I do love my Davidoff and those do look tasty.


----------



## saucy_jack (Aug 7, 2011)

Wow! I love a good Davidoff. Bet that was a million dollars, though. LOL!


----------



## l330n (Mar 24, 2011)

Have yet to try a davidoff but they sure do look sexy.


----------



## Mante (Dec 25, 2009)

A very nice box indeed & I would expect you will smoke them whilst following Davidoff's rules.



> Don't -
> 
> Use a penknife to cut or pierce the end of the cigar.
> Touch the flame directly to the foot of the cigar, simply rotate it around the edge instead, until it begins to burn, and then puff on it lightly.
> ...


I agree with few of these rules but mostly with the last statement there. :yo:

As to the one in red, be sure not to engage in exhibitionism (Unless you are using a Davidoff product to do so) LOL. :lol:


----------



## sengjc (Nov 15, 2010)

Mine eyes...they are dazzled by the intensity of the aura that exude from these...I must have them...


----------



## Mante (Dec 25, 2009)

Actually PhP my post here was unjust to you. Enjoy your smokes & they indeed are superb. My dislike for the current Davidoff marketing has shown here but it should in no way lessen your enjoyment of what you like. My apologies.


----------



## Vinnie (Nov 27, 2008)

Sweet! :ss


----------



## cartey (Jul 28, 2011)

How do you say Davidoff?
In the video he says da-vid-off, but I've always thought David-off.


----------



## php007 (Sep 25, 2007)

Tashaz said:


> Actually PhP my post here was unjust to you. Enjoy your smokes & they indeed are superb. My dislike for the current Davidoff marketing has shown here but it should in no way lessen your enjoyment of what you like. My apologies.

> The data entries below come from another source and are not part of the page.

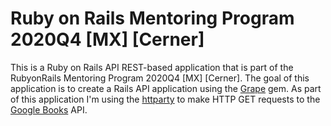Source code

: # Ruby on Rails Mentoring Program 2020Q4 [MX] [Cerner]

This is a Ruby on Rails API REST-based application that is part of the RubyonRails Mentoring Program 2020Q4 [MX] [Cerner]. The goal of this application is to create a Rails API application using the [Grape](https://github.com/ruby-grape/grape) gem. As part of this application I'm using the [httparty](https://github.com/jnunemaker/httparty) to make HTTP GET requests to the [Google Books](https://developers.google.com/books/docs/v1/using#WorkingVolumes) API.
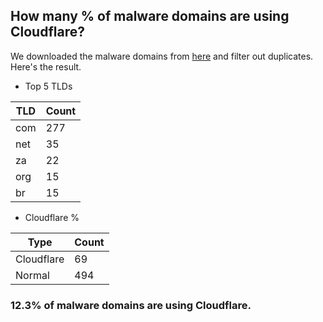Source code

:## How many % of malware domains are using Cloudflare?


We downloaded the malware domains from [here](https://urlhaus.abuse.ch) and filter out duplicates.
Here's the result.


[//]: # (start replacement)


- Top 5 TLDs

| TLD | Count |
| --- | --- |
| com | 277 |
| net | 35 |
| za | 22 |
| org | 15 |
| br | 15 |


- Cloudflare %

| Type | Count |
| --- | --- |
| Cloudflare | 69 |
| Normal | 494 |


### 12.3% of malware domains are using Cloudflare.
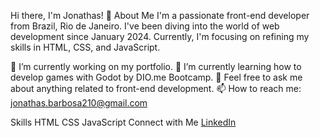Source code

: Hi there, I'm Jonathas! 👋
About Me
I'm a passionate front-end developer from Brazil, Rio de Janeiro. I've been diving into the world of web development since January 2024. Currently, I'm focusing on refining my skills in HTML, CSS, and JavaScript.

🔭 I’m currently working on my portfolio.
🌱 I’m currently learning how to develop games with Godot by DIO.me Bootcamp.
💬 Feel free to ask me about anything related to front-end development.
📫 How to reach me:  jonathas.barbosa210@gmail.com

Skills
HTML
CSS
JavaScript
Connect with Me
[LinkedIn](www.linkedin.com/in/jonathas-barbosa)
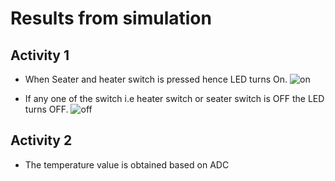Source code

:#  Results from simulation
## Activity 1
- When Seater and heater switch is pressed hence LED turns On. 
![on](https://github.com/Shwetha-H/Stepin-Embedded_C/blob/1a88897949f72365e59d367732693979cf271870/Images/LED_ON.png)

- If any one of the switch i.e heater switch or seater switch is OFF the LED turns  OFF. 
![off](https://github.com/Shwetha-H/Stepin-Embedded_C/blob/34a8da6092c87f0c01562251036bf8f42e71ac13/Images/LED_OFF.png)

## Activity 2
- The temperature value is obtained based on ADC

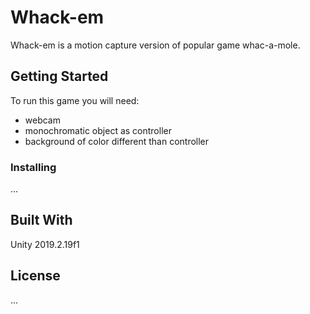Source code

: 

# Whack-em

Whack-em is a motion capture version of popular game whac-a-mole.

## Getting Started

To run this game you will need:
- webcam
- monochromatic object as controller
- background of color different than controller

### Installing

...

## Built With

Unity 2019.2.19f1

## License

...
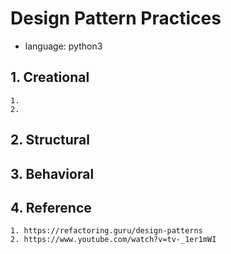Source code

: # Design Pattern Practices
* language: python3
## 1. Creational
    1. 
    2. 
## 2. Structural
## 3. Behavioral
## 4. Reference
    1. https://refactoring.guru/design-patterns
    2. https://www.youtube.com/watch?v=tv-_1er1mWI
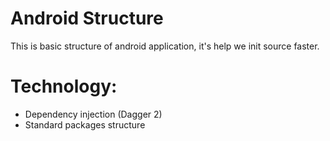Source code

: # Android Structure
This is basic structure of android application, it's help we init source faster.
# Technology:
* Dependency injection (Dagger 2)
* Standard packages structure
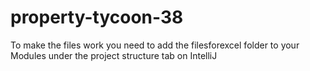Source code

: # property-tycoon-38
To make the files work you need to add the filesforexcel folder to your Modules under the project structure tab on IntelliJ
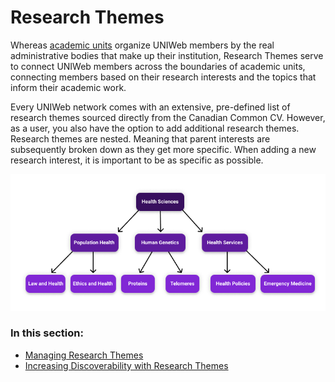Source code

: # Research Themes

Whereas [academic units](../../uniweb-accounts/academic-units/) organize UNIWeb members by the real administrative bodies that make up their institution, Research Themes serve to connect UNIWeb members across the boundaries of academic units, connecting members based on their research interests and the topics that inform their academic work. 

Every UNIWeb network comes with an extensive, pre-defined list of research themes sourced directly from the Canadian Common CV. However, as a user, you also have the option to add additional research themes. Research themes are nested. Meaning that parent interests are subsequently broken down as they get more specific. When adding a new research interest, it is important to be as specific as possible.

![](../../.gitbook/assets/frame-2.1.png)

### In this section:

* [Managing Research Themes](managing-research-themes.md)
* [Increasing Discoverability with Research Themes](increasing-discoverability-with-research-themes.md)

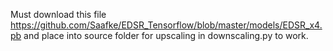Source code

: Must download this file https://github.com/Saafke/EDSR_Tensorflow/blob/master/models/EDSR_x4.pb and place into source folder for upscaling in downscaling.py to work.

No apologies required, I don't care for there marketing either. But I do love their Limited Edition cigars. I have almost all the Limited Editions starting in 2000 till now.


----------



## Mante (Dec 25, 2009)

php007 said:


> No apologies required, I don't care for there marketing either. But I do love their Limited Edition cigars. I have almost all the Limited Editions starting in 2000 till now.


Wow! That must be a collection to admire methinks. Nice.


----------



## Beer Alchemist (Aug 17, 2011)

Looks like you have to post on the cigar box thread now. I really want to try a Davidoff out of curiosity; however, that'd be like handing a bottle of Cantillon to someone who has only had a couple lambics in their life.


----------



## php007 (Sep 25, 2007)

I highly recomend the 2009 Limited Edition 702. They can be had for around $26 each. I know that's pricey but it's a really great cigar with lost of flavor. Do quick google search.


----------



## sengjc (Nov 15, 2010)

php007 said:


> I highly recomend the 2009 Limited Edition 702. They can be had for around $26 each. I know that's pricey but it's a really great cigar with lost of flavor. Do quick google search.


Have not had the 702 but love the Panatela Extra.


----------